● WORK TO COMPLETE: How many lines in the entries below contain the string "elev"? Reply with the number only.

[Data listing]
::::
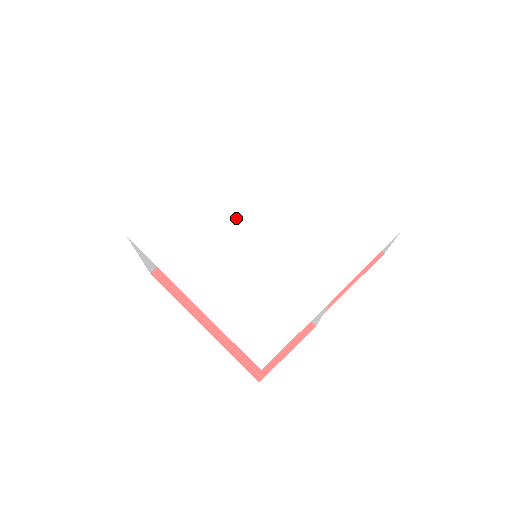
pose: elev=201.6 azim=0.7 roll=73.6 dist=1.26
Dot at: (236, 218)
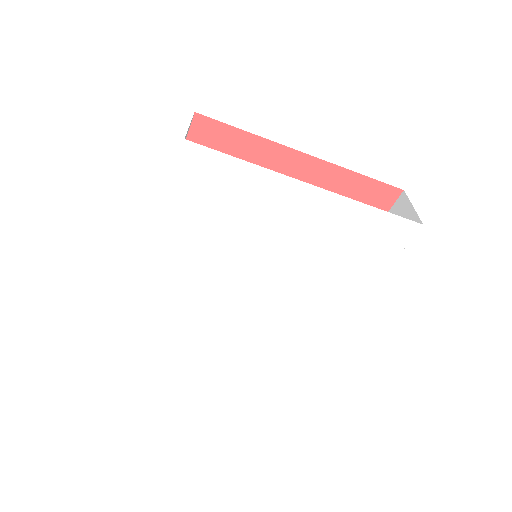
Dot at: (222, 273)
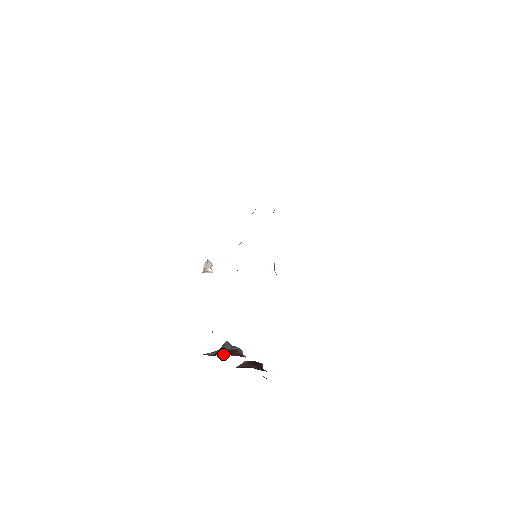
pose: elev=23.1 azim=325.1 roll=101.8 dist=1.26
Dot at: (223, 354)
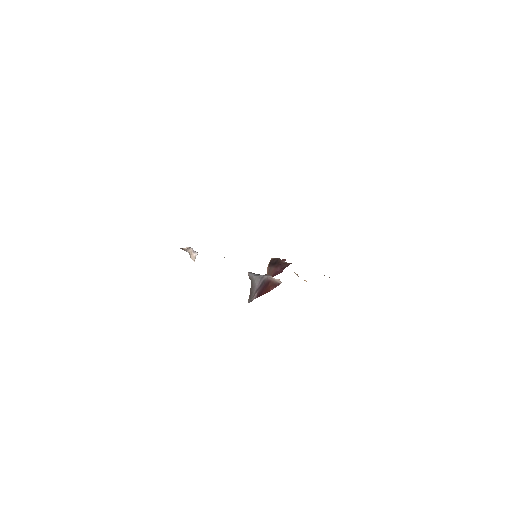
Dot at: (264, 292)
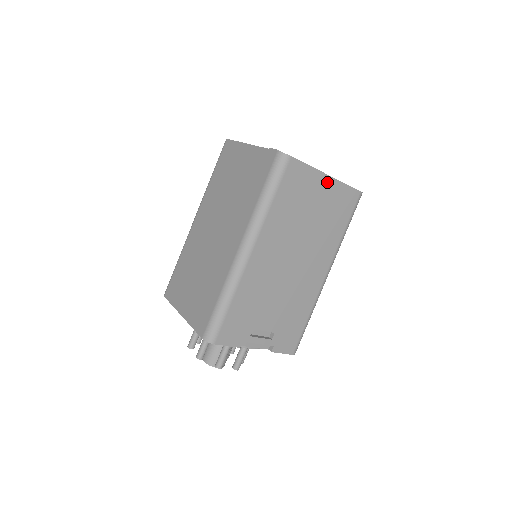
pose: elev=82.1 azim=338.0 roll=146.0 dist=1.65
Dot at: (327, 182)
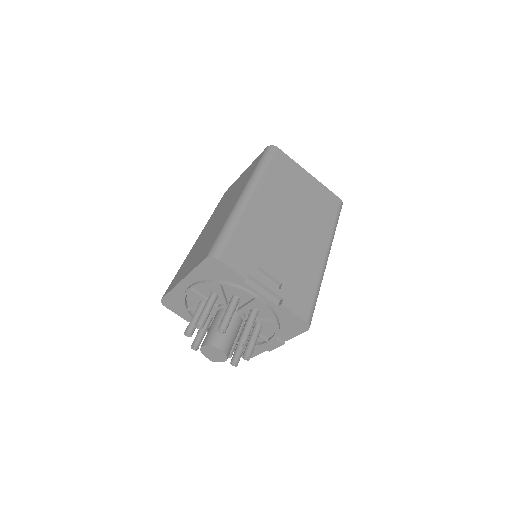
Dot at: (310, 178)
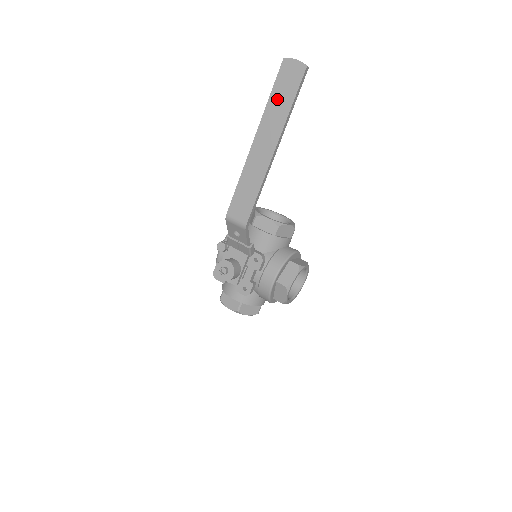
::::
● WRITTEN REPLY: 3